Opinion Ground realities
Bangladesh debates doing away with a caretaker government for polls
Our history,Bangladeshs history,is somewhat rich in irony,assuming you have cared to notice. Observe the defiant manner in which Sheikh Hasina argues today in defence of an abolition of the caretaker form of government. She bases it on the recent Supreme Court pronouncement that the caretaker concept is a violation of the law and therefore cannot stand. We understand that. But even as we do,we recall the vociferous manner in which Sheikh Hasina and her party,back in the mid-1990s following the fiasco of a by-election in Magura,campaigned successfully for a renewal of the caretaker system that had engineered our progression from military rule to government by popular consent in early 1991.And that stretch of irony is not all. In the mid-1990s,Khaleda Zia,then in her first stint as PM,laughed off the whole idea of a caretaker government as either naivete or insanity. In the end,in March 1996,she did hand over the reins of office to a caretaker regime. Today,she and her party are determined defenders of the caretaker form of government. So irony remains a potent presence in our collective life. You wish it were not like this. You wish it were an aberration in our scheme of things. Unfortunately,irony is what we have lived with for as long as we care to remember.
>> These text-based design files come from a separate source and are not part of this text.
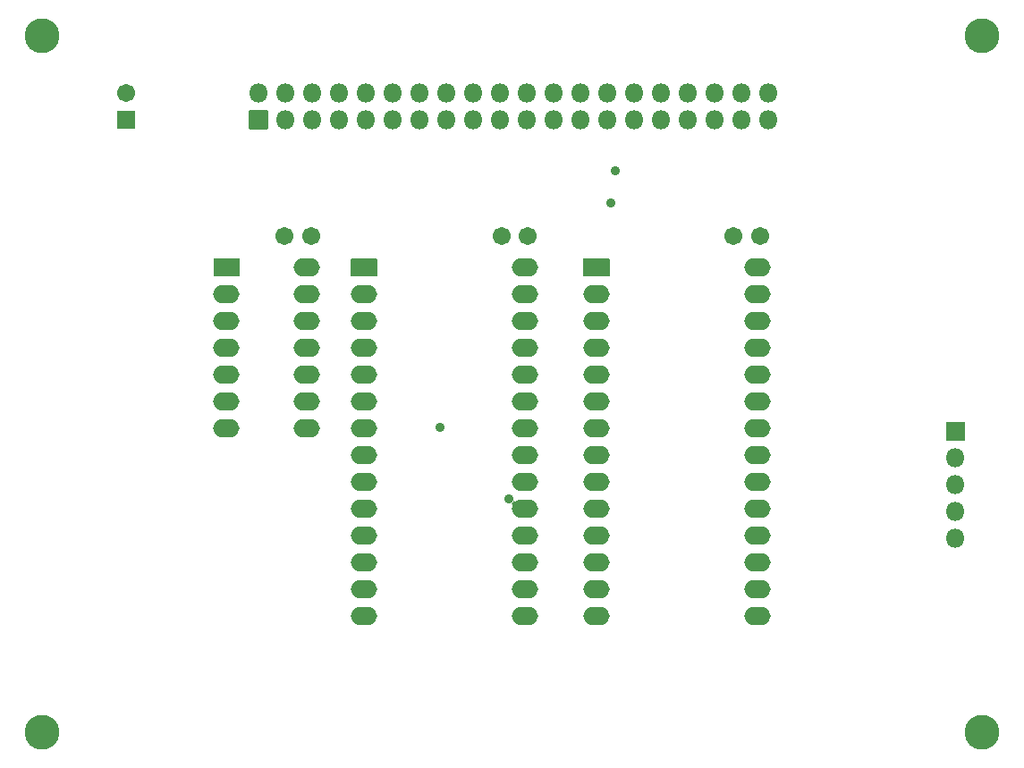
<source format=gbs>
G04 #@! TF.GenerationSoftware,KiCad,Pcbnew,(5.1.10-1-10_14)*
G04 #@! TF.CreationDate,2021-12-05T14:44:45+09:00*
G04 #@! TF.ProjectId,KZ80-MSXMEM,4b5a3830-2d4d-4535-984d-454d2e6b6963,rev?*
G04 #@! TF.SameCoordinates,PX8f0d180PY7735940*
G04 #@! TF.FileFunction,Soldermask,Bot*
G04 #@! TF.FilePolarity,Negative*
%FSLAX46Y46*%
G04 Gerber Fmt 4.6, Leading zero omitted, Abs format (unit mm)*
G04 Created by KiCad (PCBNEW (5.1.10-1-10_14)) date 2021-12-05 14:44:45*
%MOMM*%
%LPD*%
G01*
G04 APERTURE LIST*
%ADD10O,2.502000X1.702000*%
%ADD11C,3.302000*%
%ADD12O,1.802000X1.802000*%
%ADD13C,1.702000*%
%ADD14C,0.902000*%
%ADD15C,0.100000*%
G04 APERTURE END LIST*
D10*
X51240000Y48500000D03*
X36000000Y15480000D03*
X51240000Y45960000D03*
X36000000Y18020000D03*
X51240000Y43420000D03*
X36000000Y20560000D03*
X51240000Y40880000D03*
X36000000Y23100000D03*
X51240000Y38340000D03*
X36000000Y25640000D03*
X51240000Y35800000D03*
X36000000Y28180000D03*
X51240000Y33260000D03*
X36000000Y30720000D03*
X51240000Y30720000D03*
X36000000Y33260000D03*
X51240000Y28180000D03*
X36000000Y35800000D03*
X51240000Y25640000D03*
X36000000Y38340000D03*
X51240000Y23100000D03*
X36000000Y40880000D03*
X51240000Y20560000D03*
X36000000Y43420000D03*
X51240000Y18020000D03*
X36000000Y45960000D03*
X51240000Y15480000D03*
G36*
G01*
X34749000Y47700000D02*
X34749000Y49300000D01*
G75*
G02*
X34800000Y49351000I51000J0D01*
G01*
X37200000Y49351000D01*
G75*
G02*
X37251000Y49300000I0J-51000D01*
G01*
X37251000Y47700000D01*
G75*
G02*
X37200000Y47649000I-51000J0D01*
G01*
X34800000Y47649000D01*
G75*
G02*
X34749000Y47700000I0J51000D01*
G01*
G37*
X73240000Y48500000D03*
X58000000Y15480000D03*
X73240000Y45960000D03*
X58000000Y18020000D03*
X73240000Y43420000D03*
X58000000Y20560000D03*
X73240000Y40880000D03*
X58000000Y23100000D03*
X73240000Y38340000D03*
X58000000Y25640000D03*
X73240000Y35800000D03*
X58000000Y28180000D03*
X73240000Y33260000D03*
X58000000Y30720000D03*
X73240000Y30720000D03*
X58000000Y33260000D03*
X73240000Y28180000D03*
X58000000Y35800000D03*
X73240000Y25640000D03*
X58000000Y38340000D03*
X73240000Y23100000D03*
X58000000Y40880000D03*
X73240000Y20560000D03*
X58000000Y43420000D03*
X73240000Y18020000D03*
X58000000Y45960000D03*
X73240000Y15480000D03*
G36*
G01*
X56749000Y47700000D02*
X56749000Y49300000D01*
G75*
G02*
X56800000Y49351000I51000J0D01*
G01*
X59200000Y49351000D01*
G75*
G02*
X59251000Y49300000I0J-51000D01*
G01*
X59251000Y47700000D01*
G75*
G02*
X59200000Y47649000I-51000J0D01*
G01*
X56800000Y47649000D01*
G75*
G02*
X56749000Y47700000I0J51000D01*
G01*
G37*
X30620000Y48500000D03*
X23000000Y33260000D03*
X30620000Y45960000D03*
X23000000Y35800000D03*
X30620000Y43420000D03*
X23000000Y38340000D03*
X30620000Y40880000D03*
X23000000Y40880000D03*
X30620000Y38340000D03*
X23000000Y43420000D03*
X30620000Y35800000D03*
X23000000Y45960000D03*
X30620000Y33260000D03*
G36*
G01*
X21749000Y47700000D02*
X21749000Y49300000D01*
G75*
G02*
X21800000Y49351000I51000J0D01*
G01*
X24200000Y49351000D01*
G75*
G02*
X24251000Y49300000I0J-51000D01*
G01*
X24251000Y47700000D01*
G75*
G02*
X24200000Y47649000I-51000J0D01*
G01*
X21800000Y47649000D01*
G75*
G02*
X21749000Y47700000I0J51000D01*
G01*
G37*
D11*
X94500000Y4500000D03*
X5500000Y4500000D03*
X94500000Y70500000D03*
X5500000Y70500000D03*
D12*
X92000000Y22840000D03*
X92000000Y25380000D03*
X92000000Y27920000D03*
X92000000Y30460000D03*
G36*
G01*
X91099000Y32150000D02*
X91099000Y33850000D01*
G75*
G02*
X91150000Y33901000I51000J0D01*
G01*
X92850000Y33901000D01*
G75*
G02*
X92901000Y33850000I0J-51000D01*
G01*
X92901000Y32150000D01*
G75*
G02*
X92850000Y32099000I-51000J0D01*
G01*
X91150000Y32099000D01*
G75*
G02*
X91099000Y32150000I0J51000D01*
G01*
G37*
X74260000Y65040000D03*
X74260000Y62500000D03*
X71720000Y65040000D03*
X71720000Y62500000D03*
X69180000Y65040000D03*
X69180000Y62500000D03*
X66640000Y65040000D03*
X66640000Y62500000D03*
X64100000Y65040000D03*
X64100000Y62500000D03*
X61560000Y65040000D03*
X61560000Y62500000D03*
X59020000Y65040000D03*
X59020000Y62500000D03*
X56480000Y65040000D03*
X56480000Y62500000D03*
X53940000Y65040000D03*
X53940000Y62500000D03*
X51400000Y65040000D03*
X51400000Y62500000D03*
X48860000Y65040000D03*
X48860000Y62500000D03*
X46320000Y65040000D03*
X46320000Y62500000D03*
X43780000Y65040000D03*
X43780000Y62500000D03*
X41240000Y65040000D03*
X41240000Y62500000D03*
X38700000Y65040000D03*
X38700000Y62500000D03*
X36160000Y65040000D03*
X36160000Y62500000D03*
X33620000Y65040000D03*
X33620000Y62500000D03*
X31080000Y65040000D03*
X31080000Y62500000D03*
X28540000Y65040000D03*
X28540000Y62500000D03*
X26000000Y65040000D03*
G36*
G01*
X26850000Y61599000D02*
X25150000Y61599000D01*
G75*
G02*
X25099000Y61650000I0J51000D01*
G01*
X25099000Y63350000D01*
G75*
G02*
X25150000Y63401000I51000J0D01*
G01*
X26850000Y63401000D01*
G75*
G02*
X26901000Y63350000I0J-51000D01*
G01*
X26901000Y61650000D01*
G75*
G02*
X26850000Y61599000I-51000J0D01*
G01*
G37*
D13*
X51500000Y51500000D03*
X49000000Y51500000D03*
X73500000Y51500000D03*
X71000000Y51500000D03*
X13500000Y65000000D03*
G36*
G01*
X14300000Y61649000D02*
X12700000Y61649000D01*
G75*
G02*
X12649000Y61700000I0J51000D01*
G01*
X12649000Y63300000D01*
G75*
G02*
X12700000Y63351000I51000J0D01*
G01*
X14300000Y63351000D01*
G75*
G02*
X14351000Y63300000I0J-51000D01*
G01*
X14351000Y61700000D01*
G75*
G02*
X14300000Y61649000I-51000J0D01*
G01*
G37*
X31000000Y51500000D03*
X28500000Y51500000D03*
D14*
X59360600Y54594100D03*
X59791400Y57633300D03*
X49744700Y26562100D03*
X43191000Y33376700D03*
D15*
G36*
X50186396Y26476912D02*
G01*
X50187067Y26475212D01*
X50185286Y26457133D01*
X50187649Y26433142D01*
X50194649Y26410067D01*
X50206014Y26388803D01*
X50221309Y26370166D01*
X50239946Y26354871D01*
X50261210Y26343506D01*
X50284285Y26336506D01*
X50308276Y26334143D01*
X50332219Y26336502D01*
X50365057Y26348251D01*
X50367025Y26347893D01*
X50367699Y26346010D01*
X50367000Y26344822D01*
X50239673Y26240327D01*
X50134090Y26111674D01*
X50058368Y25970006D01*
X50056669Y25968950D01*
X50054906Y25969893D01*
X50054756Y25971714D01*
X50061711Y25988506D01*
X50066415Y26012156D01*
X50066414Y26036262D01*
X50061708Y26059912D01*
X50052481Y26082186D01*
X50039086Y26102233D01*
X50022038Y26119279D01*
X50001990Y26132673D01*
X49979716Y26141899D01*
X49956066Y26146603D01*
X49932008Y26146602D01*
X49900646Y26138746D01*
X49898723Y26139295D01*
X49898237Y26141235D01*
X49899395Y26142534D01*
X49956353Y26166127D01*
X50029537Y26215026D01*
X50091774Y26277263D01*
X50140673Y26350447D01*
X50174356Y26431764D01*
X50183115Y26475798D01*
X50184434Y26477302D01*
X50186396Y26476912D01*
G37*
M02*

</source>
Hows this for one more study in irony? Back in December 1971,the Mujibnagar government led by Syed Nazrul Islam and Tajuddin Ahmed decreed,to loud public acclamation,a ban on religion-based political parties. These parties,it was truly and credibly put across,had waged war against their own people in collaboration with the Pakistani occupation forces. For three-and-a-half years,until the assassination of Bangabandhu Sheikh Mujibur Rahman and the murder of the Mujibnagar leadership,we were happy. Yes,we were clawing our way to the top of the hill,in however tortuous a manner. But we were happy. That happiness was soon reduced to ashes when,in the protective shadow of the nations first military regime and in the name of a restoration of multi-party democracy,all those collaborationist parties and politicians emerged blinking from their dark caves,happy to be allowed to do politics in a country they had once tried murdering with the help of crude men come from an alien land. Irony was getting to be quite thick for us.
A tragic irony we have been assailed with came from the Awami League in early 1975. For a party that had historically waged a tireless movement for a democratic polity in Pakistan and for full,purposeful autonomy to be granted to Bengalis,indeed for a parliamentary system of government in the country,its shift in January 1975 to a one-party system in the country was pretty ironic. The Fourth Amendment to the constitution disappointed and embittered all of us.
Our struggle within Pakistan and then against it was focused on according pre-eminence to participatory government,one in which the people would matter. A tight lid,we assumed,would be put on extra-constitutional means of political change. That did not happen. In proper Pakistani fashion,we began to have our own ambitious military officers informing us on murky dawns that they had taken over,that Bangladesh was under martial law,that the eventual goal of the new regime was to take the country back to democracy. Irony once more; and yet again when,following in the footsteps of Field Marshal Ayub Khan,our indigenous military rulers tried donning civilian clothes,formed political parties and informed us in grandiose terms that democracy had returned to the people. It was nothing of the sort.
And that is not the end of irony. The Awami League goes on enlightening the nation on the secular principles,as enshrined in the constitution adopted in 1972,it means to restore as a follow-up to the annulment of the Fifth and Seventh Amendments to the constitution. That is cheering news,until the leading lights of the government proclaim loudly that while the state will be a secular entity once more,nothing will be done to do away with such factors,injected into the constitution per courtesy of our military rulers,as Bismillah and Islam as state religion.
The Sector Commanders Forum has promised to go on a fast-unto-death if those two thematic ideas remain in the constitution. Notice,though,that one of those commanders is an influential minister in Sheikh Hasinas government. Irony? Or are the gods being unjust to you and me?